_Text passage_.
◇ ◇ ◇

2. Hypoxia and Mitochondrial Dysfunction: Interplay and Implications in Pathology(ies)

The interplay between hypoxia (oxygen deficiency) and mitochondrial dysfunction (perturbing the cellular energy-producing organelles) is pivotal in the development and progression of various human diseases. These intertwined processes, once considered distinct, have emerged as key players in conditions spanning cancer, cardiovascular diseases, neuro-degenerative disorders, and more. Hypoxia disrupts the balance of oxygen supply to tissues, triggering a cascade of cellular responses. Simultaneously, mitochondrial dysfunction, characterized by impaired energy production and oxidative stress, contributes to cellular damage and dysfunction. The dynamic interaction between these two phenomena amplifies disease mechanisms and influences treatment outcomes. Understanding the molecular intricacies of hypoxia–mitochondrial dysfunction crosstalk offers insights into disease pathogenesis and potential therapeutic targets. Exploring this complex interplay offers a promising avenue for advancing our understanding of disease mechanisms and developing novel interventions. Indeed, researchers and scientists are designing, developing, and evaluating innovative diagnostic and treatment strategies that target this nexus, providing hope for improved outcomes in a broad spectrum of human pathologies.
The normal partial pressure of oxygen (PaO2) in arterial blood typically falls within the range of 75 to 100 mm of mercury (mmHg) when measured at sea level and standard atmospheric pressure, exhibiting variability across various tissues. Normal tissue oxygen levels can range from 0 to around 60 mmHg, but these values can fluctuate significantly depending on the specific tissue type and its physiological conditions. Measuring PaO2 directly within cells can be challenging and typically requires specialized techniques, such as microelectrode oxygen sensors or imaging methods. These measurements are valuable for understanding tissue oxygenation in various physiological and pathological conditions and can guide treatment strategies in clinical settings. In most cases, the physiological range spans from 14 to 65 mmHg, corresponding to atmospheric oxygen levels of 2–9% [24]. Distinct PaO2 gradients are also evident across both superficial and deep cellular layers, displaying diverse characteristics from vascular lumen to perivascular tissues (Figure 2A) [24,25]. On the other hand, cellular hypoxia occurs when the oxygen level is in the range of 10–16 mmHg (1–2%), and it depends on the type of tissue [26]. Once the demand for oxygen exceeds its supply, the oxygen level decreases (herein known as hypoxia) in local tissues and/or peripherical tissues, leading to a metabolic crisis [27,28] (Figure 2B,C).

◇ ◇ ◇

_Work instructions_.
1. Translate this sentence from the passage on hypoxia and mitochondrial dysfunction into Spanish: "Hypoxia disrupts the balance of oxygen supply to tissues, triggering a cascade of cellular responses."
2. Please proceed with the passage on hypoxia and mitochondrial dysfunction, adding one paragraph that follows on from its final sentence.

◇ ◇ ◇

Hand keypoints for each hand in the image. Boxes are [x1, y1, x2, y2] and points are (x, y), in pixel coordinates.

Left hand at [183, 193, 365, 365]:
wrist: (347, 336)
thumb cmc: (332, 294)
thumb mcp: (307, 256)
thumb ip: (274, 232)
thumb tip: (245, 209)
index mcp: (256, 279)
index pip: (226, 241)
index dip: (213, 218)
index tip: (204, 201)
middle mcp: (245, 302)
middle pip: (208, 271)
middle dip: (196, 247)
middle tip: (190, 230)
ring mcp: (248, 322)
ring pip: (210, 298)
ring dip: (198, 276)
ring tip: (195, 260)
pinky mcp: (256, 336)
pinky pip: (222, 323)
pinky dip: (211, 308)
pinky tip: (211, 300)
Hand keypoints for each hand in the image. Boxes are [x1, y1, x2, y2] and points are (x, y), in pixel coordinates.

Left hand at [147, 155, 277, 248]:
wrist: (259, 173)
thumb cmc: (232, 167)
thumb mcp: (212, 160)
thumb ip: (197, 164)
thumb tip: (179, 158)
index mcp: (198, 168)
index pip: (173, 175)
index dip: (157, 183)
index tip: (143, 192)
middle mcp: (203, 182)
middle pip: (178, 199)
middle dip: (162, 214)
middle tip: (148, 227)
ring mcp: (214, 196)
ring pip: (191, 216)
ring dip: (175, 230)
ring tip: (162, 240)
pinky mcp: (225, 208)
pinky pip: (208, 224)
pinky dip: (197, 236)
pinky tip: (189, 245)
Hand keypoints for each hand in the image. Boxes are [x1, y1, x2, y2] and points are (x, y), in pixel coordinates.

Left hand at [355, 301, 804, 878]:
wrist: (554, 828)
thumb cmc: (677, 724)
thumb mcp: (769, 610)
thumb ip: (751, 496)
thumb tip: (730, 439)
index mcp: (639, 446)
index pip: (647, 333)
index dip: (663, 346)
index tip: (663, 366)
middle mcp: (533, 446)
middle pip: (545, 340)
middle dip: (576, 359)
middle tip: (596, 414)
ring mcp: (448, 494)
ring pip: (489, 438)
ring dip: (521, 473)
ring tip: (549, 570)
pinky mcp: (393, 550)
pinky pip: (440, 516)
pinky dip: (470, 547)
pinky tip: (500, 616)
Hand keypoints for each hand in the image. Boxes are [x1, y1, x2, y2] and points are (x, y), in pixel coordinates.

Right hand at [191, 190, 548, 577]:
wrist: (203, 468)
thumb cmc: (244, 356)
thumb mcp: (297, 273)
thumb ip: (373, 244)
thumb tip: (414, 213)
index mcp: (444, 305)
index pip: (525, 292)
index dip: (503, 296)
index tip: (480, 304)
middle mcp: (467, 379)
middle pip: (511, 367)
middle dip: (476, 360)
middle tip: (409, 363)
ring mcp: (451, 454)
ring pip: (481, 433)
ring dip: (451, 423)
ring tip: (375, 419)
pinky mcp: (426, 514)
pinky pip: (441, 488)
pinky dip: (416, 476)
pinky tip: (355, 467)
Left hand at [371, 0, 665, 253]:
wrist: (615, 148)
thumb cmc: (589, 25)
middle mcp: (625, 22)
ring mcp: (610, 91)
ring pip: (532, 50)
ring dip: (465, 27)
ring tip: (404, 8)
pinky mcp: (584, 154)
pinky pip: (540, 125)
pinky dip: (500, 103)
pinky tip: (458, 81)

◇ ◇ ◇

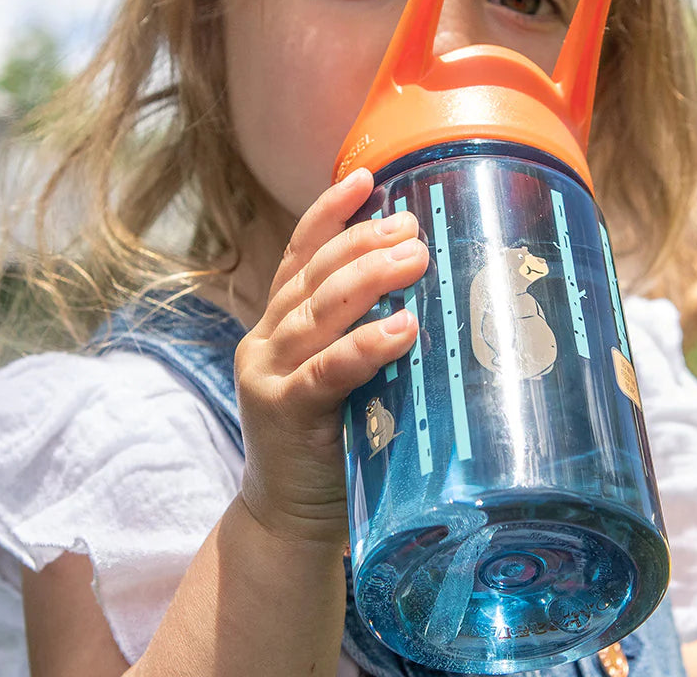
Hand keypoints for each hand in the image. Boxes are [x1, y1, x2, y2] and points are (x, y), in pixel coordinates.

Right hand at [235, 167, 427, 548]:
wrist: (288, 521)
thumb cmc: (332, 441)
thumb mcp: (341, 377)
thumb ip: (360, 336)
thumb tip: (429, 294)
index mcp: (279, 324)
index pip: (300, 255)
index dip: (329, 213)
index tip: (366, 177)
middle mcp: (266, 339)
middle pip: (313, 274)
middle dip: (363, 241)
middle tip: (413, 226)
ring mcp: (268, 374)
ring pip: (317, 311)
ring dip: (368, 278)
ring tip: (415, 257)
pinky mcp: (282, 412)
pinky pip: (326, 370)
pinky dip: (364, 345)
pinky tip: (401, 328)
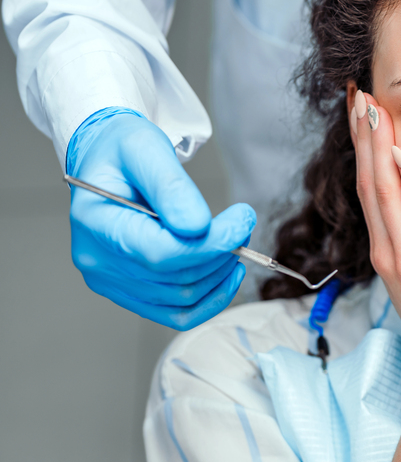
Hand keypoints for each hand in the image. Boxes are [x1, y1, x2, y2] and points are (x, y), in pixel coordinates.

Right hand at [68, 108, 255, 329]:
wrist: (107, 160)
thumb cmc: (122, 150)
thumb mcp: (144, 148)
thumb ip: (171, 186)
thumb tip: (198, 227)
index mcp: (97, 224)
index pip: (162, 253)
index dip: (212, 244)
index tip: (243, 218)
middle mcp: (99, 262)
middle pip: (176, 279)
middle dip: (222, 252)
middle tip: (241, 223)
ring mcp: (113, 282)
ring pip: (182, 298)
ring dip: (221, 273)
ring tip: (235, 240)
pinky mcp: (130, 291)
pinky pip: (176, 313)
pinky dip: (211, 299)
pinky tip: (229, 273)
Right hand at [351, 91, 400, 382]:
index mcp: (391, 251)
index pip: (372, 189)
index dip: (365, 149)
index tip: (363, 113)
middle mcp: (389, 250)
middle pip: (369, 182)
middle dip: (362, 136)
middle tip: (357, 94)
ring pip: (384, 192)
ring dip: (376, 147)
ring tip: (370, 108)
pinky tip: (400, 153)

◇ ◇ ◇

_Answer section_.
1. La hipoxia altera el equilibrio del suministro de oxígeno a los tejidos, desencadenando una cascada de respuestas celulares.

2.
Herein, the hypoxia-inducible factor or HiF is a heterodimeric transcription factor that plays a central role in cellular adaptation to low oxygen levels. It is considered a master regulator of the cellular response to hypoxia and plays a crucial role in maintaining oxygen homeostasis in various tissues and cells [29]. Briefly, the HiF is composed of two sub-units: HiF-α (alpha) and HiF-β (beta). The alpha subunit is oxygen-sensitive and exists in different isoforms, with HiF-1α and HiF-2α being the most well-known. In normoxic (oxygen-rich) conditions, prolyl hydroxylase enzymes modify HiF-α, marking it for degradation. However, in hypoxic conditions, this degradation is inhibited, allowing HiF-α to accumulate and form a heterodimer with HiF-β. This active HiF complex then translocates to the cell nucleus, where it binds to specific DNA sequences known as hypoxia-response elements or HREs and initiates the transcription of genes involved in various adaptive responses to low oxygen, including angiogenesis, erythropoiesis, glycolysis, and more. It is noteworthy to mention that the HiF ability to regulate the expression of genes involved in oxygen homeostasis and adaptation to hypoxia makes it a critical factor in various physiological and pathological processes, including embryogenesis, ischemic diseases, cancer, and metabolic disorders. Understanding the role of HiF and its downstream targets is essential for gaining insights into how cells and organisms respond to changing oxygen levels and for developing therapeutic strategies to address related diseases and conditions [29]. Remember that once the oxygen decreases below physiological levels, cells trigger a hypoxic cell response, characterized by the HiF-1α stabilization and its nuclear transcription (Figure 3A). Consequently, the translocation of HiF-1α leads to the activation of approximately 400 target genes. This activation influences metabolic processes by upregulating proteins associated with glycolysis while concurrently suppressing oxygen-dependent pathways, particularly those related to mitochondrial metabolism [30,31]. These findings establish a direct connection between mitochondria and HiF pathway, highlighting interdependence in response to changes in oxygen supply and demand.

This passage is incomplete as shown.